* **Problem description**: Copy out the passage on aging in people with developmental disabilities word for word, in full.

* **Selected passage**:
There is evidence that men and women with developmental disabilities are subject to some differences in the onset and progress of aging due to hereditary, environmental and lifestyle factors. This adds to the complexity of the aging process for this population and increases the challenge facing caregivers.
Onset of Aging
While many people with a developmental disability enjoy the same life expectancy as the general population, there is evidence that the effects of aging can begin earlier and progress more quickly in some cases. Consequently, while all people begin to experience the effects of aging in their 40’s, some persons with a developmental disability may require a greater level of adjustment in support at a younger age than the general population. Caregivers must pay attention to factors associated with aging such as changes in social roles, activity level, interests, behaviour patterns, response to things in the environment and health conditions, if they are to provide effective support.
Some of the genetic aspects of specific developmental disabilities may impact the aging process. For example, persons with Down Syndrome are subject to a number of factors that can influence the onset and progression of aging. These include:
- A greater tendency to experience respiratory difficulties, which can in turn limit capacity for physical activity.
- Early onset of hearing loss in some individuals – as early as their 20’s; if undetected this could lead to behavioural symptoms that may be misinterpreted as a psychiatric disorder.

Records from a data collection
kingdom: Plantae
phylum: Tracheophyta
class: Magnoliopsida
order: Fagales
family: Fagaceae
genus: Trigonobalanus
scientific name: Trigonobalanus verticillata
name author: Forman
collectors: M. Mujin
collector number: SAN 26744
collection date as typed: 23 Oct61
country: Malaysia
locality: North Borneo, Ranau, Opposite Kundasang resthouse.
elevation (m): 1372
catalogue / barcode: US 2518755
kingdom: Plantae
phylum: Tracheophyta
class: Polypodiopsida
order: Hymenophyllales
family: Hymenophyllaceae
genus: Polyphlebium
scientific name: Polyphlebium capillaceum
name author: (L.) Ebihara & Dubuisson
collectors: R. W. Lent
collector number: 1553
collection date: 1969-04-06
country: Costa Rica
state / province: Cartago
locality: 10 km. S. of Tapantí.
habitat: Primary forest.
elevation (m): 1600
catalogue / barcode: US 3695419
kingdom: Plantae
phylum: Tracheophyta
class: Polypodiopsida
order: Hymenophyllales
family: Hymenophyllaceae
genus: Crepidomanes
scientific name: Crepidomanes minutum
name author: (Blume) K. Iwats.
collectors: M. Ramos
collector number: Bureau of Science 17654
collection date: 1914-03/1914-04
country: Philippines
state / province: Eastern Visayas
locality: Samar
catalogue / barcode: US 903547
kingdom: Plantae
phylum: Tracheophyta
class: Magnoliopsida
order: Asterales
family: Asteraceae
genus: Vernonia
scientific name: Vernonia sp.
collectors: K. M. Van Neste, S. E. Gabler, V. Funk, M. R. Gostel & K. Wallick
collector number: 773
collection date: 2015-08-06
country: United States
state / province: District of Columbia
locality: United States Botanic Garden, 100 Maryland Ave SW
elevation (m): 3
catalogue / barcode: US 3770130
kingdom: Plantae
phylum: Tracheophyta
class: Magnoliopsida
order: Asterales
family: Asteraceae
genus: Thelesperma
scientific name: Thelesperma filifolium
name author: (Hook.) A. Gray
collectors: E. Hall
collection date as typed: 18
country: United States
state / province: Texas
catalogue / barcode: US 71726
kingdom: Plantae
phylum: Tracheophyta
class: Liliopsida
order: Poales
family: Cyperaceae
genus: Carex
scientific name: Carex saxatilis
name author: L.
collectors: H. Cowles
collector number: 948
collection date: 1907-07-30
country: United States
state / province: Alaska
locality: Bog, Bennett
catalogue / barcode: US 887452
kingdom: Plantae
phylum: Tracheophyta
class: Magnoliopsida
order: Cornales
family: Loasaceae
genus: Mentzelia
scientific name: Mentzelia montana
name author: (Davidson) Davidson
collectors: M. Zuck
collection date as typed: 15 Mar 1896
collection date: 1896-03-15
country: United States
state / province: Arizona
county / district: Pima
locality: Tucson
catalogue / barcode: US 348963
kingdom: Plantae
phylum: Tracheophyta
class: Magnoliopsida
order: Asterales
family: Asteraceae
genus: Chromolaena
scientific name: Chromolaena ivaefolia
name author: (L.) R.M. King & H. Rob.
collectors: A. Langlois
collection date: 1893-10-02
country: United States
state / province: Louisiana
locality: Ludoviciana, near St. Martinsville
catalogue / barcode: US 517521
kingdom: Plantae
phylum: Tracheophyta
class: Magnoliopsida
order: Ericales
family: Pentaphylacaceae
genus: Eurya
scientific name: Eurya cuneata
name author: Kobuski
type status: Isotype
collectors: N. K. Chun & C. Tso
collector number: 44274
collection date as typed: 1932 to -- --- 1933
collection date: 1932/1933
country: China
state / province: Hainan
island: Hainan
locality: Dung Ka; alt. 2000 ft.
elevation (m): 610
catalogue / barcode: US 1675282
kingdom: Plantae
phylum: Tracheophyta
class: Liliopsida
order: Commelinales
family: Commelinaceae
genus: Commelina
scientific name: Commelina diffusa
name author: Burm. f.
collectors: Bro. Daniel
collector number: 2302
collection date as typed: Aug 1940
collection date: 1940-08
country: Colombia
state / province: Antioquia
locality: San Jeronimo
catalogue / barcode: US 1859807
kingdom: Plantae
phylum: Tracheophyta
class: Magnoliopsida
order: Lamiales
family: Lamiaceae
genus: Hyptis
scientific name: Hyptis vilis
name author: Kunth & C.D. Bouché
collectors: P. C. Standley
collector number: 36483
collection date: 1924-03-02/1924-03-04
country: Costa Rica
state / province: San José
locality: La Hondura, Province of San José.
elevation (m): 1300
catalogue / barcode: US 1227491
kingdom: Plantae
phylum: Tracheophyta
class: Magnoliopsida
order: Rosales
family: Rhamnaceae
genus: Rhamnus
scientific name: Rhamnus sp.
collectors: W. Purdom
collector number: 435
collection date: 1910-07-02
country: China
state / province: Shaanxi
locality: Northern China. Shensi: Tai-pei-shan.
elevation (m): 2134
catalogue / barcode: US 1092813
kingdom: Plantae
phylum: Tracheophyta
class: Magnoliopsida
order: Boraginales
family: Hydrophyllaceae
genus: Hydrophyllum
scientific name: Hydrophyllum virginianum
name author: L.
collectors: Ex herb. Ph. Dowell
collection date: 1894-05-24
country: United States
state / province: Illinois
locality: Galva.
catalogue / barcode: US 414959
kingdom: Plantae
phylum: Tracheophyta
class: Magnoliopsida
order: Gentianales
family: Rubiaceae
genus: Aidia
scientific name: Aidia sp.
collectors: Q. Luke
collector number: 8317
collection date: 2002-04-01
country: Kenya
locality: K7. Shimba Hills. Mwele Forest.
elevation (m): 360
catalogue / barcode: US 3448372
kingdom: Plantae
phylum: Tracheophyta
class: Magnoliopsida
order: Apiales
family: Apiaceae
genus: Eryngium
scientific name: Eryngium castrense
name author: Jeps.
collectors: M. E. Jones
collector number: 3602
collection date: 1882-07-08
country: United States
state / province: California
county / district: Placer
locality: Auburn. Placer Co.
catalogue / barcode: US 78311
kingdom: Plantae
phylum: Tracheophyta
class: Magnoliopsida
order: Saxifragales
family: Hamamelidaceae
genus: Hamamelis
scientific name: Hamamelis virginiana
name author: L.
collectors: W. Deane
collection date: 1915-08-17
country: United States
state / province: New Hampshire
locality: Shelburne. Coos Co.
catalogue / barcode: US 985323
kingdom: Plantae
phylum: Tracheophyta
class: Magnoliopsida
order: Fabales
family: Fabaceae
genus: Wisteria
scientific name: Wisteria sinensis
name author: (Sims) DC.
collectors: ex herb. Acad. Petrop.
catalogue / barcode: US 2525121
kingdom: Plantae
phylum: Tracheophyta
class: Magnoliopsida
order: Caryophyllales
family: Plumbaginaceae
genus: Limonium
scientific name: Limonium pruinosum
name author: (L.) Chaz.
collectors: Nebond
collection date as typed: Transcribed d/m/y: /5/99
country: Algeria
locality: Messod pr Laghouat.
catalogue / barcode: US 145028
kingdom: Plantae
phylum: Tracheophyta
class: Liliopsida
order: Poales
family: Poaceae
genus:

* **Solution**:
There is evidence that men and women with developmental disabilities are subject to some differences in the onset and progress of aging due to hereditary, environmental and lifestyle factors. This adds to the complexity of the aging process for this population and increases the challenge facing caregivers.
Onset of Aging
While many people with a developmental disability enjoy the same life expectancy as the general population, there is evidence that the effects of aging can begin earlier and progress more quickly in some cases. Consequently, while all people begin to experience the effects of aging in their 40’s, some persons with a developmental disability may require a greater level of adjustment in support at a younger age than the general population. Caregivers must pay attention to factors associated with aging such as changes in social roles, activity level, interests, behaviour patterns, response to things in the environment and health conditions, if they are to provide effective support.
Some of the genetic aspects of specific developmental disabilities may impact the aging process. For example, persons with Down Syndrome are subject to a number of factors that can influence the onset and progression of aging. These include:
- A greater tendency to experience respiratory difficulties, which can in turn limit capacity for physical activity.
- Early onset of hearing loss in some individuals – as early as their 20’s; if undetected this could lead to behavioural symptoms that may be misinterpreted as a psychiatric disorder.